- Georges Rutaganda
- Born: 28 November 1958 Commune Masango, Prefecture de Gitarama, Rwanda
- Died: 11 October 2010 (aged 51) Porto Novo, Benin
- Criminal status: Deceased
- Children: 3 Children; At least one son
- Allegiance: Rwanda
- Convictions: Crime against Humanity (Extermination); Genocide; Violations of Common Article 3 (Murder);
- Criminal penalty: Life imprisonment
- Date apprehended: 10 October 1995
- Imprisoned at: Akpro-Missérété prison (Benin)

= Georges Rutaganda =

Rwandan convicted war criminal (1958–2010)
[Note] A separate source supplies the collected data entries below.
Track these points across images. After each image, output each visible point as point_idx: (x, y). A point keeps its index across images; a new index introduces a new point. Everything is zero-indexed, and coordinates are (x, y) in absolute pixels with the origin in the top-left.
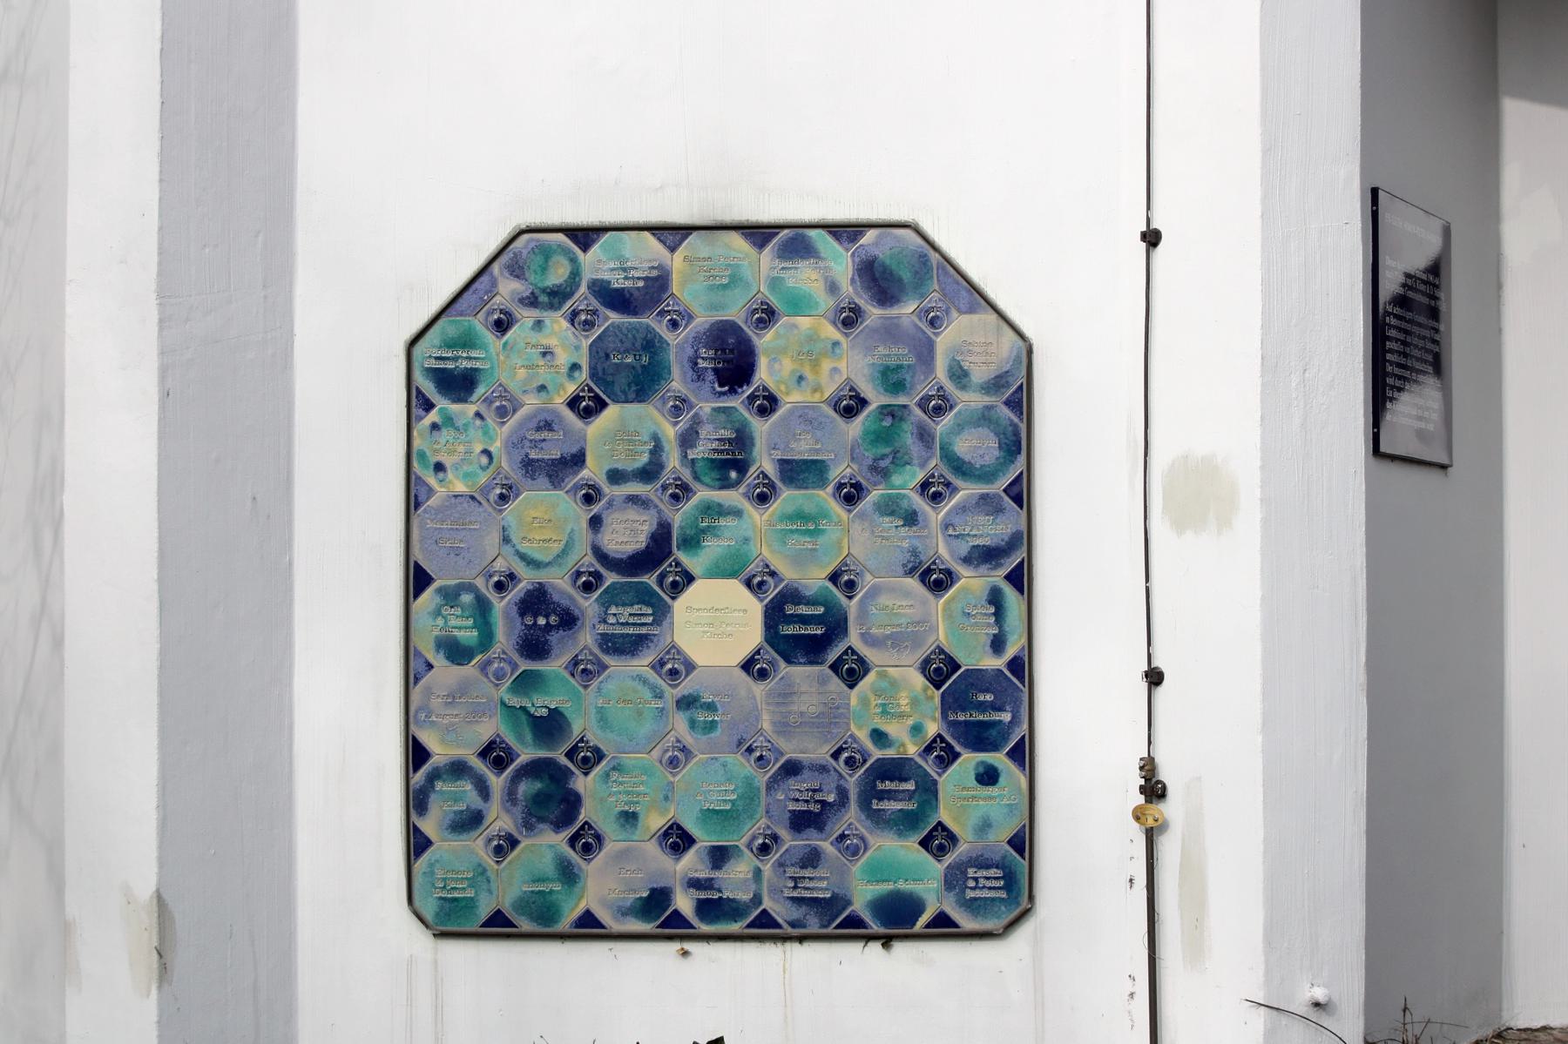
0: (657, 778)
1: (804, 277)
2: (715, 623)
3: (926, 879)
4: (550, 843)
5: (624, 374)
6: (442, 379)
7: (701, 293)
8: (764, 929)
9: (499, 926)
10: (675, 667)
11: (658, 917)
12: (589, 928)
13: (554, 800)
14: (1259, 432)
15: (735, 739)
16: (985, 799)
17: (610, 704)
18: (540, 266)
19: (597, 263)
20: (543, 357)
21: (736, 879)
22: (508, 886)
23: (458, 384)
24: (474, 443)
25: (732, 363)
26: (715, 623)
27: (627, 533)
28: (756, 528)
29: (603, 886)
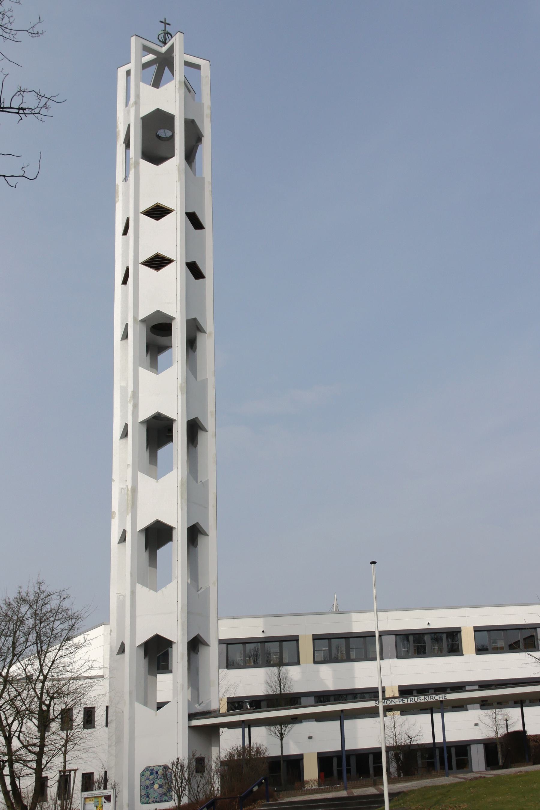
0: (153, 795)
1: (161, 768)
2: (156, 786)
3: (167, 798)
4: (147, 799)
5: (151, 774)
6: (142, 775)
7: (155, 769)
8: (159, 802)
9: (145, 803)
10: (154, 789)
11: (153, 802)
12: (150, 803)
13: (148, 796)
14: (12, 741)
15: (311, 740)
16: (446, 642)
17: (151, 791)
18: (147, 769)
19: (150, 768)
20: (148, 773)
21: (157, 800)
22: (146, 801)
23: (143, 775)
24: (144, 778)
25: (157, 773)
26: (156, 786)
27: (152, 782)
28: (158, 781)
29: (150, 801)
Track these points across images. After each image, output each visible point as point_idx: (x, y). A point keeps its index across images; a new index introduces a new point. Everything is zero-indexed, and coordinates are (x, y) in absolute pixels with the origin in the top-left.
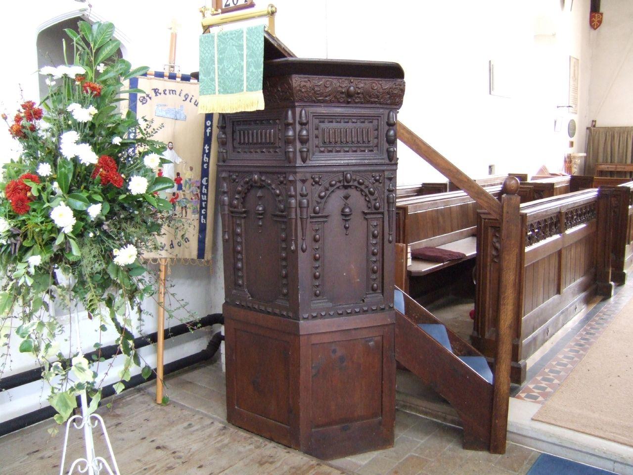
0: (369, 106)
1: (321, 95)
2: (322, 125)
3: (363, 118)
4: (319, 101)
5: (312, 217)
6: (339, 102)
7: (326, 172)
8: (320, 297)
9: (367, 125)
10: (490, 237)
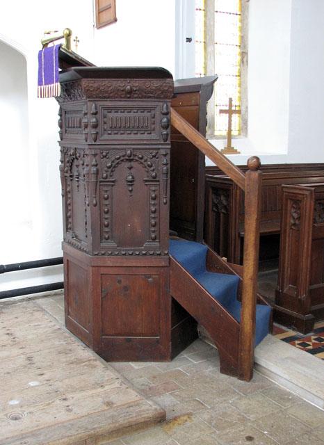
0: (146, 99)
1: (106, 92)
2: (110, 115)
3: (143, 109)
4: (105, 97)
5: (101, 182)
6: (121, 98)
7: (114, 149)
8: (109, 241)
9: (146, 114)
10: (289, 209)
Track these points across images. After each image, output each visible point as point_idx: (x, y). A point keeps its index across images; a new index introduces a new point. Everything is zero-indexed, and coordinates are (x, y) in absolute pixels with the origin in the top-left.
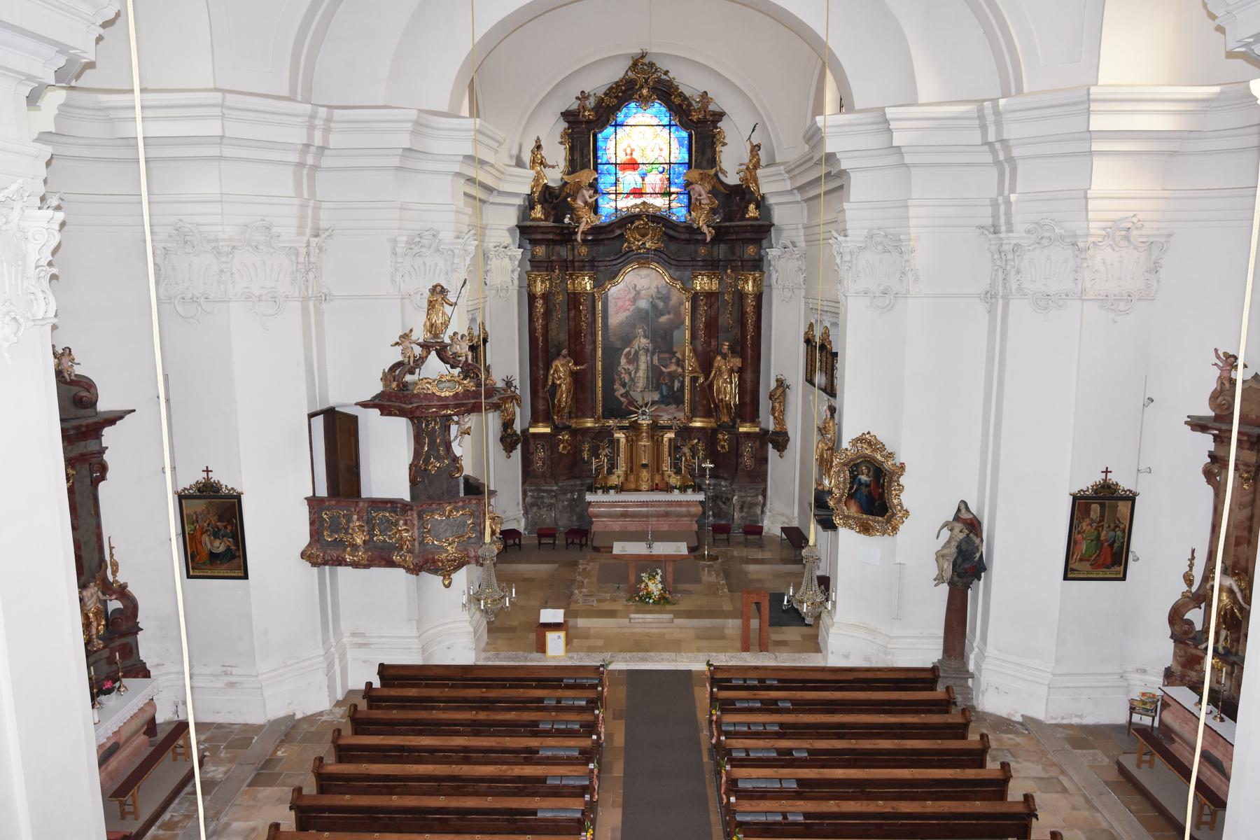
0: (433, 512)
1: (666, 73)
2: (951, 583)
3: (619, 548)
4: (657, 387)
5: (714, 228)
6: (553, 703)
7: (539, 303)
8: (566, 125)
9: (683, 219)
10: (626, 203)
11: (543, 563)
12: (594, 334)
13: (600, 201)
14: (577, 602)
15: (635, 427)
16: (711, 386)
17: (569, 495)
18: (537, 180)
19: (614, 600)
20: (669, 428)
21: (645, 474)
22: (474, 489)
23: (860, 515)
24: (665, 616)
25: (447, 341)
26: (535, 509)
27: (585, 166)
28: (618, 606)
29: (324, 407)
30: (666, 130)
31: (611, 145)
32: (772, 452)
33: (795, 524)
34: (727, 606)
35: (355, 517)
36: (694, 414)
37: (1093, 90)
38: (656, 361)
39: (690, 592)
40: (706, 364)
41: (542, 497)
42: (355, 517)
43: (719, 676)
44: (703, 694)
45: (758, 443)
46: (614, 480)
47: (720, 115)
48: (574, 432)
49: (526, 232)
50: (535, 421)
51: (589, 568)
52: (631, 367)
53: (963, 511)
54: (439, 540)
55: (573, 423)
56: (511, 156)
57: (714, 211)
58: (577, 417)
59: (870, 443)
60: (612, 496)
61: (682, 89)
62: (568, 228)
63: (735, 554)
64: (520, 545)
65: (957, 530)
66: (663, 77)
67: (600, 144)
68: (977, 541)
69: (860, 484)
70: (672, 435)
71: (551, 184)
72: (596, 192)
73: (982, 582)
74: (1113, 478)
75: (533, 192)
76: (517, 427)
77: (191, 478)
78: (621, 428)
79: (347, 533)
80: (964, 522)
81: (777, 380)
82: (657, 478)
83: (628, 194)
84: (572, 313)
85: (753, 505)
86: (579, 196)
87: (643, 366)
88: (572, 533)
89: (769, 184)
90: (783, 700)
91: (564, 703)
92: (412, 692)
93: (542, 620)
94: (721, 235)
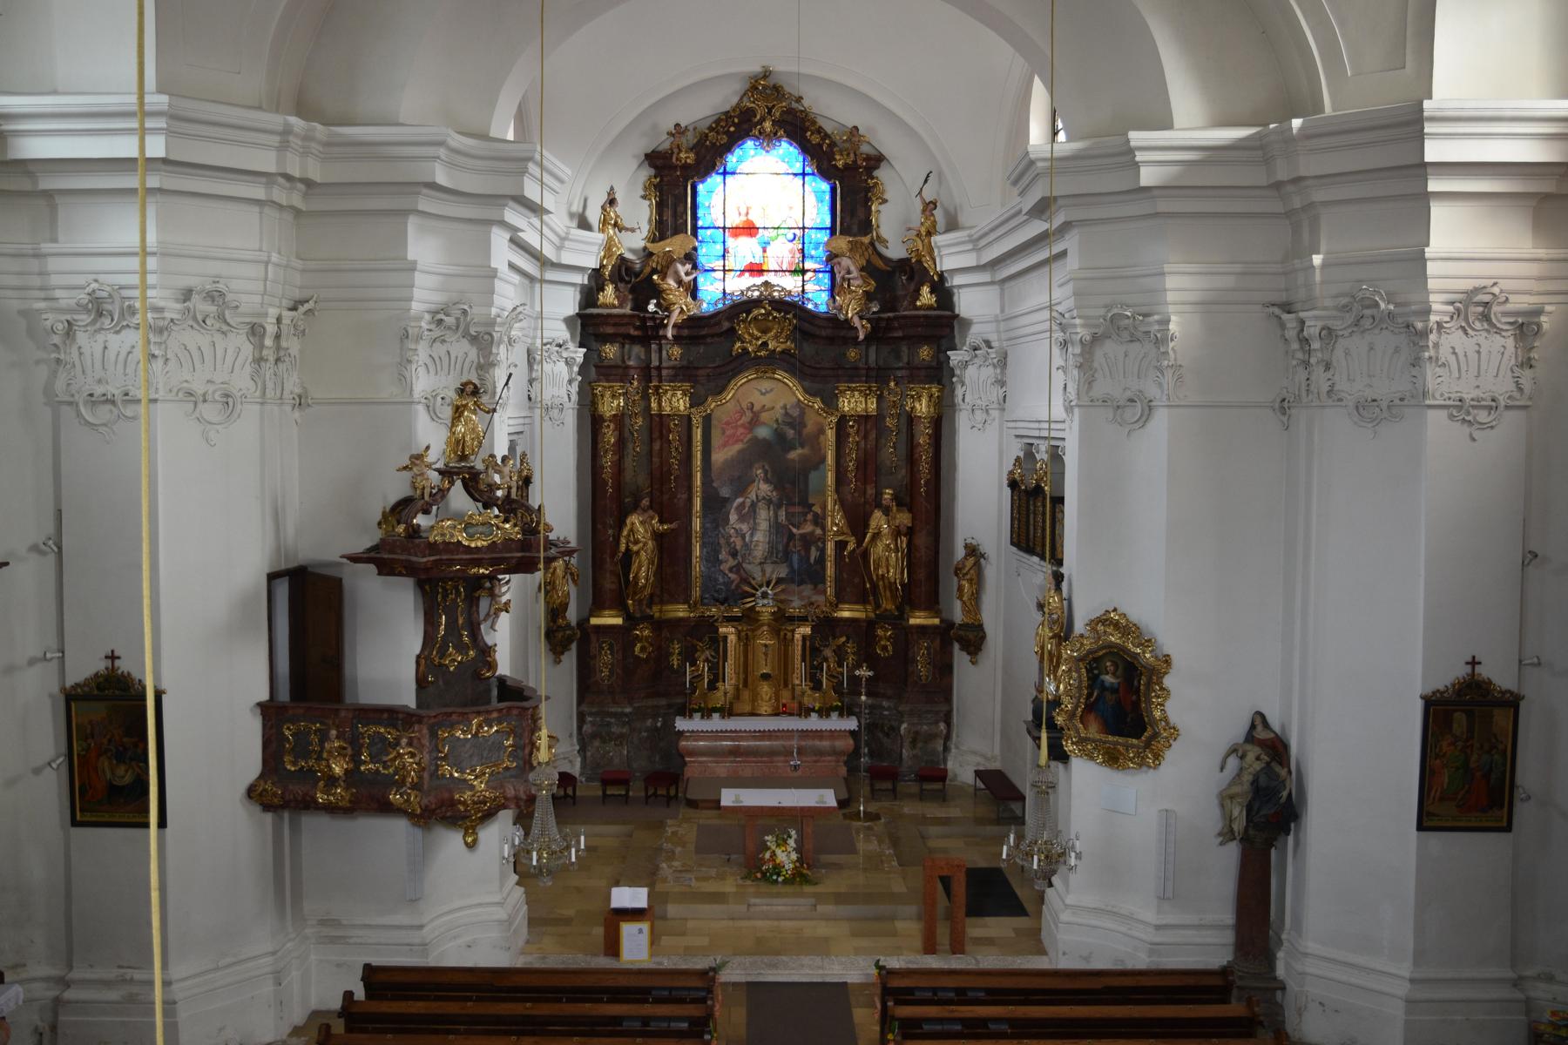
0: (452, 726)
1: (799, 99)
2: (1246, 840)
3: (728, 797)
4: (786, 557)
5: (869, 320)
6: (637, 1025)
7: (609, 436)
8: (652, 172)
9: (823, 308)
10: (739, 285)
11: (607, 823)
12: (689, 477)
13: (701, 280)
14: (665, 880)
15: (750, 617)
16: (865, 555)
17: (649, 722)
18: (608, 247)
19: (721, 877)
20: (803, 620)
21: (765, 689)
22: (512, 693)
23: (1103, 737)
24: (802, 901)
25: (480, 466)
26: (597, 743)
27: (679, 229)
28: (729, 886)
29: (292, 565)
30: (799, 180)
31: (717, 200)
32: (960, 658)
33: (995, 765)
34: (898, 886)
35: (334, 732)
36: (840, 598)
37: (1427, 104)
38: (782, 515)
39: (838, 867)
40: (858, 523)
41: (609, 724)
42: (334, 732)
43: (896, 983)
44: (866, 1018)
45: (938, 641)
46: (718, 698)
47: (877, 160)
48: (659, 625)
49: (590, 325)
50: (598, 606)
51: (681, 831)
52: (744, 527)
53: (1259, 728)
54: (462, 772)
55: (655, 611)
56: (571, 215)
57: (868, 296)
58: (662, 602)
59: (1116, 625)
60: (716, 723)
61: (821, 122)
62: (653, 319)
63: (906, 810)
64: (574, 797)
65: (1251, 757)
66: (794, 105)
67: (700, 199)
68: (1283, 772)
69: (1103, 688)
70: (807, 630)
71: (629, 256)
72: (695, 267)
73: (1291, 839)
74: (1484, 671)
75: (602, 266)
76: (572, 615)
77: (84, 666)
78: (730, 620)
79: (319, 758)
80: (1262, 744)
81: (966, 546)
82: (785, 696)
83: (743, 272)
84: (657, 446)
85: (932, 737)
86: (670, 272)
87: (764, 526)
88: (653, 779)
89: (950, 256)
90: (997, 1020)
91: (653, 1026)
92: (418, 1007)
93: (615, 904)
94: (879, 333)
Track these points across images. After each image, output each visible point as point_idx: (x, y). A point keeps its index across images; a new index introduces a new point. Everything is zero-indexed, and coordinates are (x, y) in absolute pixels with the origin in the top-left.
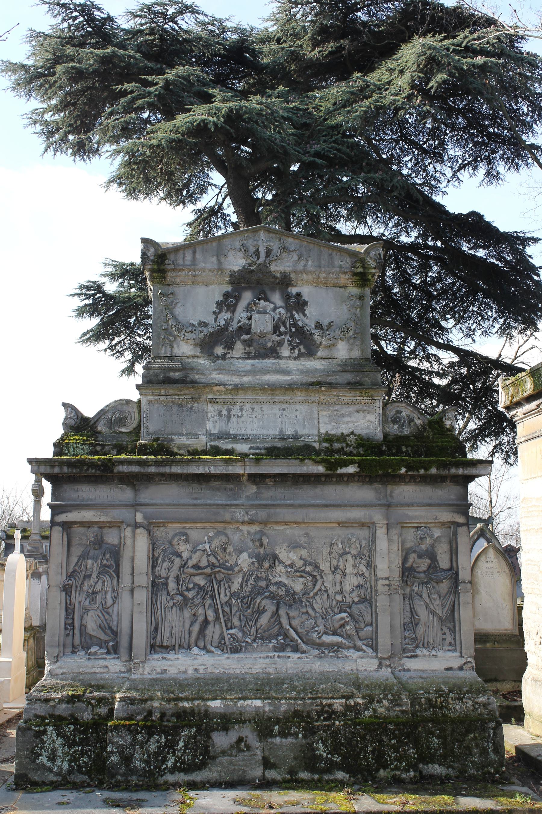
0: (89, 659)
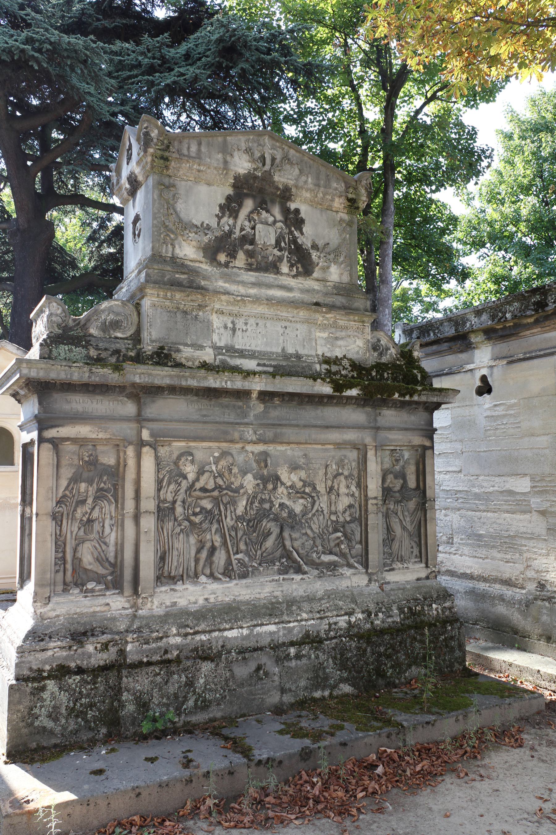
0: (86, 597)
Georges Anderson Nderubumwe Rutaganda (November 28, 1958 - October 11, 2010) was a Rwandan convicted war criminal and the second vice-president of the Rwandan Hutu militia Interahamwe. Rutaganda played a crucial role in the Rwandan genocide of 1994. Prosecutor James Stewart stated that "Without Georges Rutaganda, the Rwandan genocide would not have functioned the way it did." He was on radio RTLM (Radio Télévision Libre des Mille Collines) in Kigali in 1994, encouraging Interahamwe Militia to exterminate all Tutsis. It was alleged that Rutaganda captured, raped, and tortured Tutsi women in Interahamwe hideouts in Kigali. Other accounts state that Rutaganda captured Tutsi prostitutes, believing them to be witches.

During this time, Rutaganda was reported to supply his militia with stolen supplies from the Rwandan military. Rutaganda was arrested on October 10, 1995, and transferred to Arusha, Tanzania, on May 26, 1996. He was sentenced to life imprisonment for genocide, crimes against humanity and murder.

He died from illness in Benin, where he was serving his sentence, on October 11, 2010.

==In popular culture==
Rutaganda was portrayed by British-Nigerian actor Hakeem Kae-Kazim in the historical drama film Hotel Rwanda.